European nations show way toward fiscal responsibility

During the Bush administration, European leaders felt a fair amount of lecturing and condescension coming their way from Washington, particularly over their qualms about invading Iraq.

OPPOSING VIEW: Avoid deficit phobia

Now, it seems, the Obama administration is doing the lecturing, this time over economic policy. President Obama and other top officials have admonished heavily indebted European nations not to move too quickly in cutting deficits, for fear of killing a fragile global recovery.

To be sure, no one knows precisely the right time to pivot toward austerity from the extreme stimulus that was needed to counter the Great Recession. Fears of a double-dip recession sent the stock market tumbling Tuesday. But if Europeans are suddenly willing to address their staggering liabilities, the U.S. should not try to stop them. In fact, U.S. leaders should thank them for leading the way.

A case can be made for not cutting too much too fast, but the recession also is a convenient excuse for avoiding long-term decisions — particularly about health care costs — that will only get tougher. Ideally, the stimulus spending now in the pipeline should be coupled with action to lock in long-term fiscal responsibility, as is happening in Europe.

Recent proposals, particularly in England and Germany, have been impressive.

In England, the newly elected coalition government of David Cameron advocates a freeze in government pay, cuts in most departments of roughly 25%, and a reduction in some benefits, all while hiking the nation's value-added tax from 17.5% to 20%.

In Germany, Chancellor Angela Merkel has proposed equally austere measures, even though her right-of-center party, the Christian Democratic Union, took a drubbing in recent elections and is suffering from low approval ratings. Even the French are getting into the act by cutting government spending and raising the formerly sacrosanct retirement age — albeit only from 60 to 62.

Europe, suddenly in the grip of a debt crisis, is beginning to confront economic reality, and it is doing so by taking on multiple sacred cows with cuts in benefits and hikes in taxes.

Compare this to what is happening — or, more accurately, not happening — in the United States. Congress could not even muster a majority to create a bipartisan commission to recommend ways to reduce the deficit. Obama created one himself by executive order. But it's unclear whether the panel will be able to muster the required supermajority to make formal proposals. Ideologues and political opportunists on the right are preparing to vilify any proposal to raise taxes. Those on the left are resisting any attempt to cut benefit programs. Compromise for the sake of the nation's future? Missing.

Or compare the actions of European leaders to those of Obama, who promises to take America's ballooning deficits seriously — at some indefinite point in the future. The Europeans are not waiting for a commission, or the next election, or some kind of alignment of stars. They don't believe they have any time to waste and are pushing forward now.

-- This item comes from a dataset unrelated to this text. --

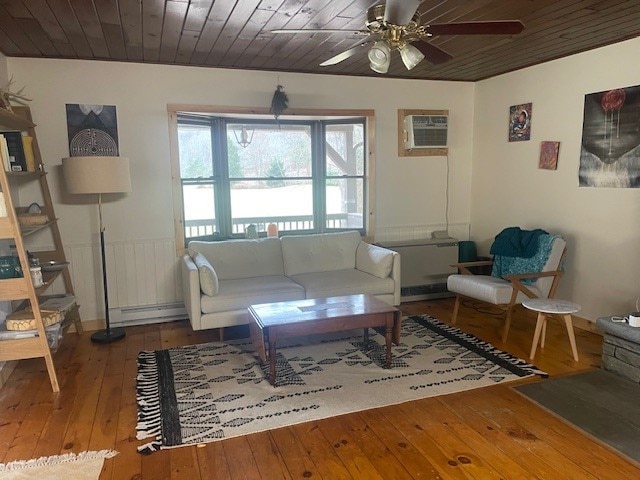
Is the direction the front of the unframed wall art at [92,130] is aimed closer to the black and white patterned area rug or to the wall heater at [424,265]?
the black and white patterned area rug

Many European countries, particularly Germany, learned painfully in the years following World War I of how government debt can unleash inflation and wreck economies. So when bond markets signaled their unease with European debt, they spooked governments into acting. If present trends continue, the same threat will emerge here.

So a little lecturing may be in order. But it is the USA that should be on the receiving end.